Should the GOP stand firm against ratification, they assume ownership of undermining global security and failing to support a sacred cow of former President Reagan: 'trust but verify.'

The DREAM Act. The President has to push hard for passage of the DREAM Act. He must assert the Democratic Party as most friendly to the burgeoning Hispanic voting population- something coveted by Democrats and Republicans alike. It's a win/win situation for President Obama. If the DREAM Act is not passed this year the GOP takes a hit with Hispanic voters.
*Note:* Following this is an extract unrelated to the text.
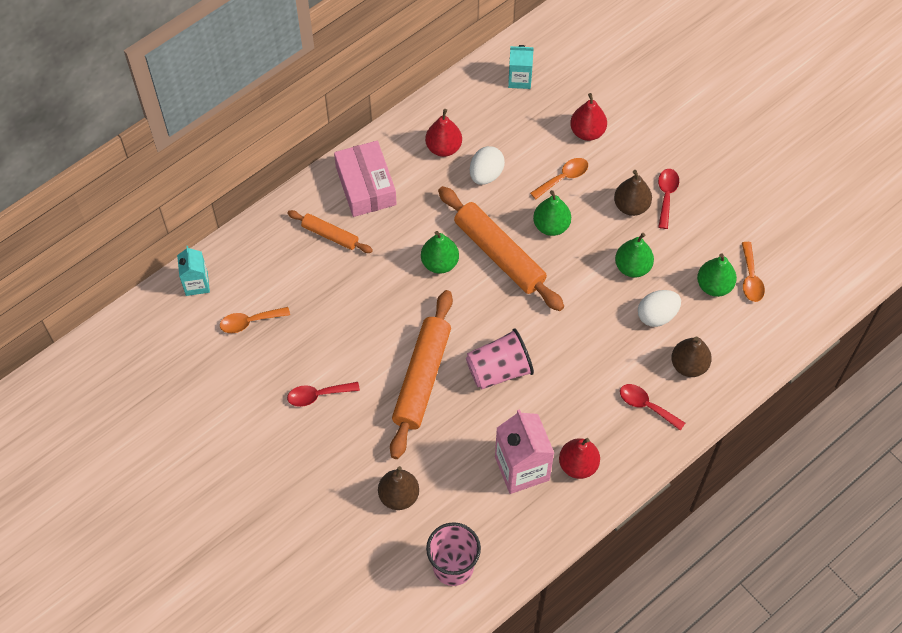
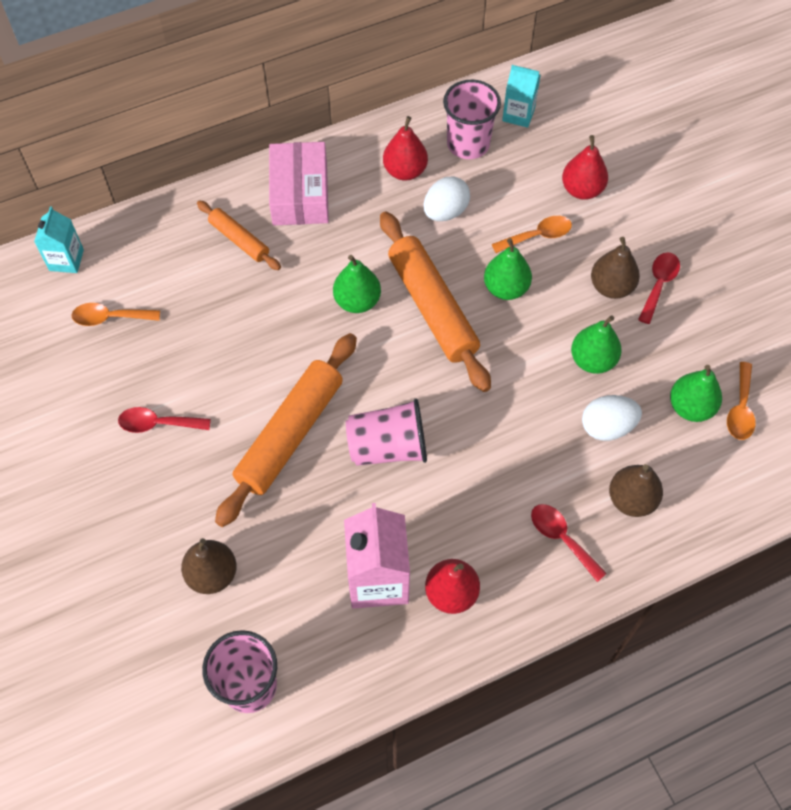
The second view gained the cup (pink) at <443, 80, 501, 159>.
Should the GOP impede enactment, the 112th Congress which takes office in January cannot introduce immigration legislation of any sort without cracking the fault lines between Tea Party and mainstream Republicans.

DADT. The President has to choose whether he will visibly lead a hard fight and risk losing, or remain a limp supporter willing to lose without fighting at all (to borrow from George Soros.) How Mr. Obama games this issue will be a litmus test of his leadership and integrity. He has fooled no one with his call for process-driven repeal while his Department of Justice simultaneously litigates against the very legislation he purports to support.

The consequence of losing the vote to repeal DADT will be to escalate a war against his base- a war he neither wants to nor should be fighting. LGBT Americans are increasingly defiant after decades of gratuitous Democratic leaders calling for patience in gaining civil rights. Gay people are no longer willing to exist in limbo without the civil rights that first class Americans enjoy. Count me among them.

The SPLC released a survey today which reports that for well over a decade, homosexuals, or those perceived to be gay, are more than twice as likely to be attacked in a violent hate crime. That's not surprising to me; it underscores the damage that state-sanctioned discrimination has inflicted on gay Americans. The reality is that it is not getting better- certainly not since my son had the hell beaten out of him 11 years ago because his father was gay.

I love traveling across America. I talk a lot and listen more. I'm a never-met-a-stranger sort. There is a common thread to what I hear from the President's supporters and critics alike: he's weak. Americans are insecure with a President who relies on leading by blunt reason. We prefer fighters with bare-knuckled moxie. I haven't a doubt in the world that the critical imperative for Mr. Obama is to get tough immediately.

In southern vernacular, y'all will know the President is stepping up his game when you hear his critics uttering 'well, I don't like the SOB. But I gotta admit he's got balls.'

How he tackles the backlog of unfinished business in the dwindling weeks before the 111th Congress adjourns may well be the defining moment in his presidency.